Parallèlement à celui-ci, quatre autres documents traitent respectivement des armements de Guyane française, de ceux des îles du Nord (Saint-Barthélemy et Saint-Martin), de Martinique, ainsi que de la Compagnie générale transatlantique, qui fut le principal armateur local de cabotage des territoires français d’Amérique tropicale.

Les armements de transport maritime implantés en Guadeloupe ne participent que très exceptionnellement au trafic de long-cours touchant l’archipel, trafic qui est assuré par des armateurs français et étrangers ayant leur siège à l’extérieur. En revanche, les armements de l’archipel guadeloupéen assurent une partie du trafic de cabotage avec les autres pays des Antilles et presque la totalité du trafic de navigation côtière à l’intérieur de l’archipel proche.

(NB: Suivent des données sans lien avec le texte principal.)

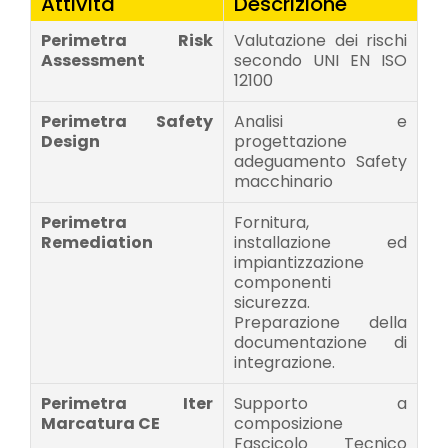
Attività
Descrizione
Perimetra Risk
Valutazione dei rischi
Assessment
secondo UNI EN ISO
12100
Perimetra Safety
Analisi e
Design
progettazione
adeguamento Safety
macchinario
Perimetra
Fornitura,
Remediation
installazione ed
impiantizzazione
componenti
sicurezza.
Preparazione della
documentazione di
integrazione.
Perimetra Iter
Supporto a
Marcatura CE
composizione
Fascicolo Tecnico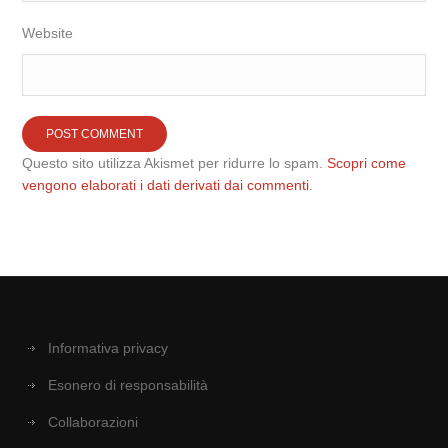
Website
Questo sito utilizza Akismet per ridurre lo spam.
Scopri come
vengono elaborati i dati derivati dai commenti
.
Informativa privacy
Esonero di responsabilità
Collaborazioni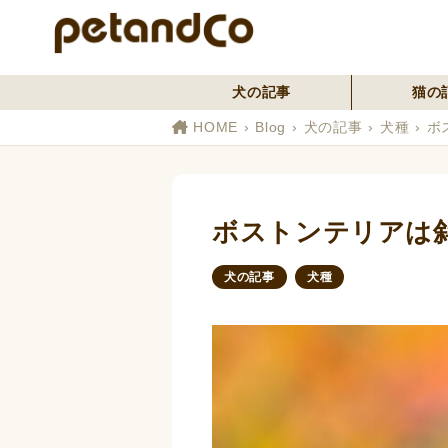
犬の記事
猫の
HOME
Blog
犬の記事
犬種
ボ
ボストンテリアは
犬の記事
犬種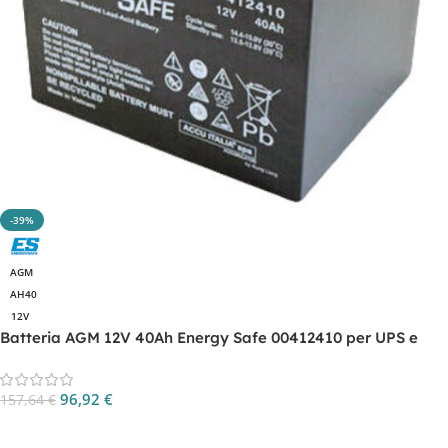
-39%
AGM
AH40
12V
Batteria AGM 12V 40Ah Energy Safe 00412410 per UPS e
backup
96,92
€
157,64
€
Aggiungi Al Carrello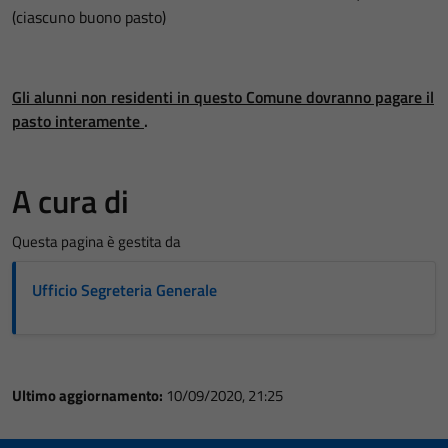
(ciascuno buono pasto)
Gli alunni non residenti in questo Comune dovranno pagare il
pasto interamente
.
A cura di
Questa pagina è gestita da
Ufficio Segreteria Generale
Ultimo aggiornamento:
10/09/2020, 21:25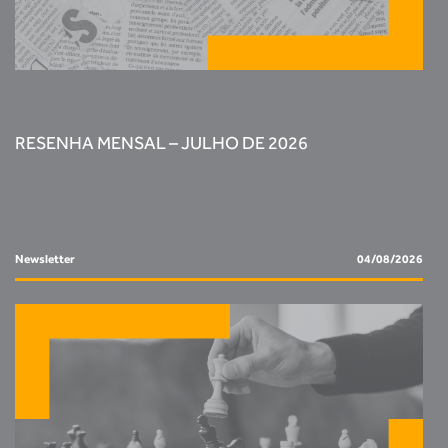
RESENHA MENSAL – JULHO DE 2026
Newsletter
04/08/2026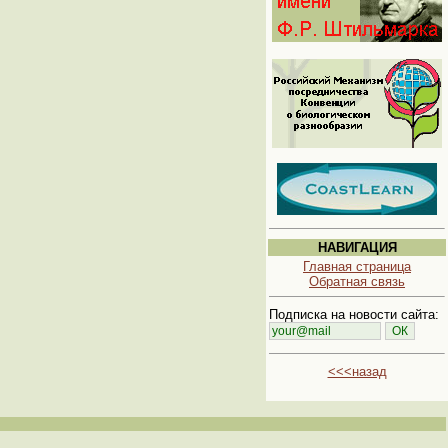
НАВИГАЦИЯ
Главная страница
Обратная связь
Подписка на новости сайта:
<<<назад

Vers 1930, le trafic guadeloupéen est assuré par des armements installés :

  • Dans les dépendances proches (Marie-Galante, Les Saintes et La Désirade) ; ces îles dépendent en effet entièrement de leurs relations avec le monde extérieur et particulièrement avec le « continent » guadeloupéen (Ire partie).
  • À Pointe-à-Pitre, à Basse-Terre et sur le « continent guadeloupéen » (IIe partie).
  • Dans les îles du Nord (Saint-Barthélemy et Saint-Martin). Ces armements font l’objet d’un ouvrage particulier, mais un bref survol leur est consacré (IIIe partie).

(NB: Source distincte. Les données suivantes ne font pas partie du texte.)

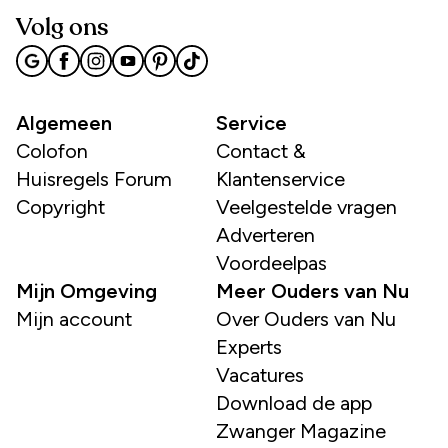
Volg ons
Algemeen
Service
Colofon
Contact &
Huisregels Forum
Klantenservice
Copyright
Veelgestelde vragen
Adverteren
Voordeelpas
Mijn Omgeving
Meer Ouders van Nu
Mijn account
Over Ouders van Nu
Experts
Vacatures
Download de app
Zwanger Magazine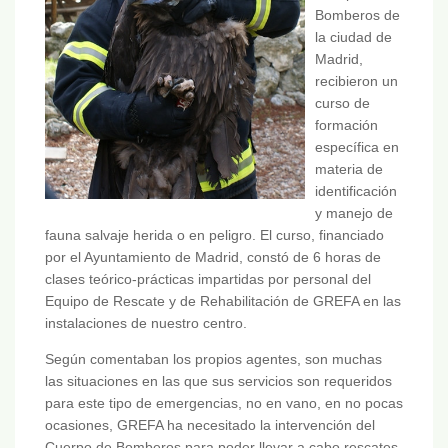
Bomberos de
la ciudad de
Madrid,
recibieron un
curso de
formación
específica en
materia de
identificación
y manejo de
fauna salvaje herida o en peligro. El curso, financiado
por el Ayuntamiento de Madrid, constó de 6 horas de
clases teórico-prácticas impartidas por personal del
Equipo de Rescate y de Rehabilitación de GREFA en las
instalaciones de nuestro centro.
Según comentaban los propios agentes, son muchas
las situaciones en las que sus servicios son requeridos
para este tipo de emergencias, no en vano, en no pocas
ocasiones, GREFA ha necesitado la intervención del
Cuerpo de Bomberos para poder llevar a cabo rescates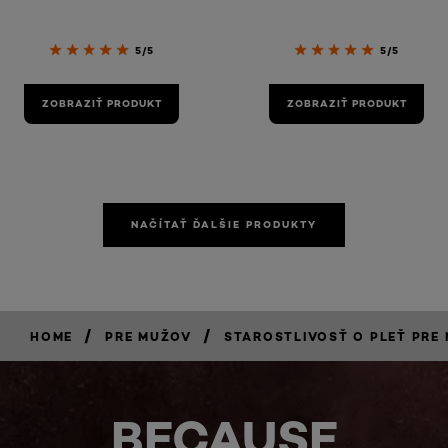
5/5
5/5
ZOBRAZIŤ PRODUKT
ZOBRAZIŤ PRODUKT
NAČÍTAŤ ĎALŠIE PRODUKTY
/
/
HOME
PRE MUŽOV
STAROSTLIVOSŤ O PLEŤ PRE
BECAUSE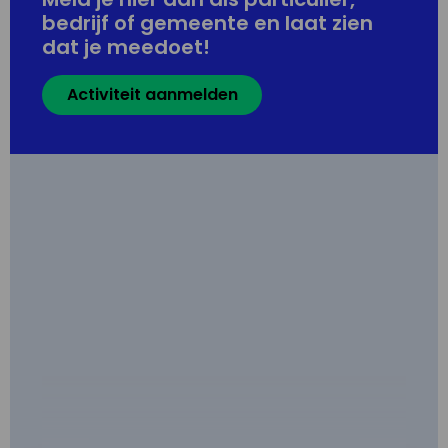
bedrijf of gemeente en laat zien
dat je meedoet!
Activiteit aanmelden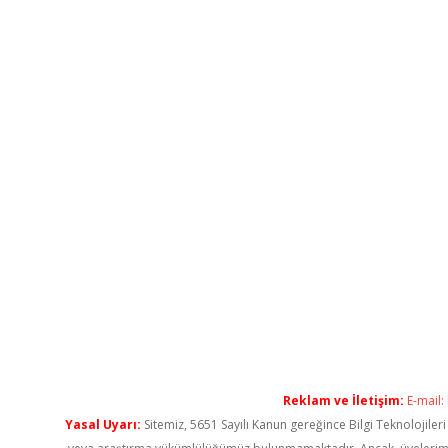
Reklam ve İletişim:
E-mail:
Yasal Uyarı:
Sitemiz, 5651 Sayılı Kanun gereğince Bilgi Teknolojiler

Au cours des années 1960, des armements se constituent pour desservir plusieurs parties de l’archipel ou l’ensemble des « dépendances ». Ils vont devenir prépondérants et s’installer sur le « continent » guadeloupéen. Certains vont étendre leur réseau à l’extérieur (IVe partie).

En diverses circonstances, des armements locaux se créent pour assurer des trafics particuliers avec des territoires extérieurs à l’archipel (Ve partie).

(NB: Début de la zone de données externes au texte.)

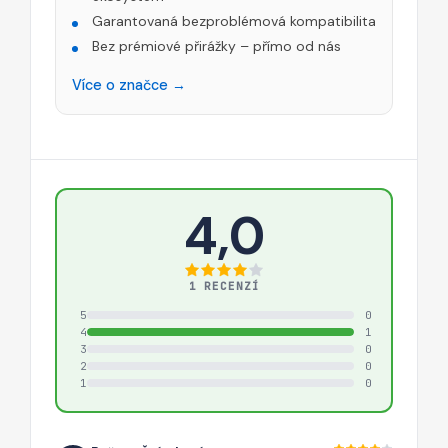
Garantovaná bezproblémová kompatibilita
Bez prémiové přirážky – přímo od nás
Více o značce →
4,0
1 RECENZÍ
5
0
4
1
3
0
2
0
1
0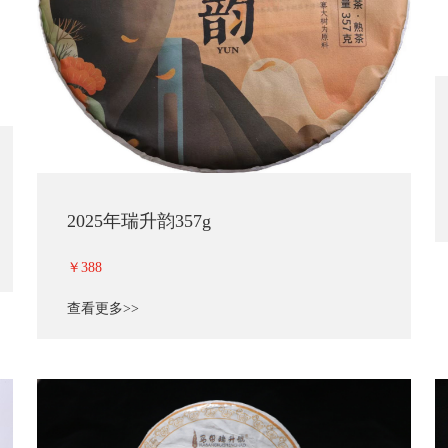
2025年瑞升韵357g
￥388
查看更多>>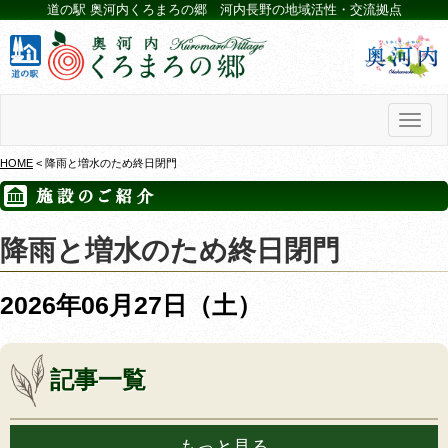
道の駅 奥河内くろまろの郷 河内長野の地域活性・交流拠点
Toggl
naviga
HOME
< 降雨と増水のため終日閉門
降雨と増水のため終日閉門
2026年06月27日（土）
記事一覧
もっと見る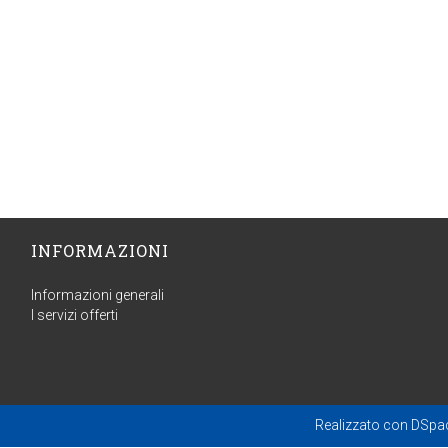
INFORMAZIONI
Informazioni generali
I servizi offerti
Realizzato con
DSpa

Enfin, à toutes les époques, des organismes ou des entreprises assurent des services assimilés au transport maritime : services portuaires, phares et balises, agences maritimes, entreprises de travaux maritimes ou d’extraction de matériaux (VIe partie).

1
L’armement guadeloupéen de transport maritime à travers les ans

picto-caraibepicto-guadeloupe

La Guadeloupe et ses dépendances proches constituent un petit archipel au sein de la chaîne archipélagique des petites Antilles, qui s’étend du nord au sud et ferme la mer des Caraïbes à l’est. Les îles les plus orientales des petites Antilles, formées de madrépores fossiles sur un socle volcanique, sont généralement basses, tandis que les îles occidentales, formées de volcans dont certains en activité, sont élevées. L’archipel guadeloupéen se situe à environ un millier de kilomètres du continent sud américain, environ 2 000 kilomètres de l’Amérique du nord et 7 000 kilomètres de la France européenne. Le climat tropical est tempéré par les vents alizés soufflant de l’est, plus fort au premier semestre. Des cyclones parfois dévastateurs peuvent survenir de juin à octobre. Les îles sont peuplées d’Amérindiens, Arawaks puis Caraïbes jusqu’au XVIe siècle. Les Français, présents à Saint-Christophe en 1625, colonisent la Guadeloupe à partir de 1635. Des Africains sont introduits comme esclaves. Après l’abolition de l’esclavage, en 1848, des travailleurs originaires de l’Inde sont recrutés. Avec quelques autres apports humains, une société créole, métissée, se constitue. La population guadeloupéenne atteindra environ 300 000 personnes vers 1930 et 400 000 vers 2000. Les îles produisent du pétun[4], de l’indigo et du coton au XVIIe siècle. Le sucre de canne et le rhum deviennent les principaux produits d’exportation, relayés par la banane à partir des années 1930. Le tourisme se développe dans les années 1970. Faute d’une production locale suffisamment diversifiée, la Guadeloupe doit importer des biens de consommation et d’équipement en quantités croissantes. Longtemps, les échanges extérieurs sont assurés uniquement par voie maritime. Actuellement, le transport des passagers est assuré par l’avion au long-cours et se partage entre le navire et l’avion au cabotage, tandis que le transport des marchandises est effectué par voie maritime en presque totalité.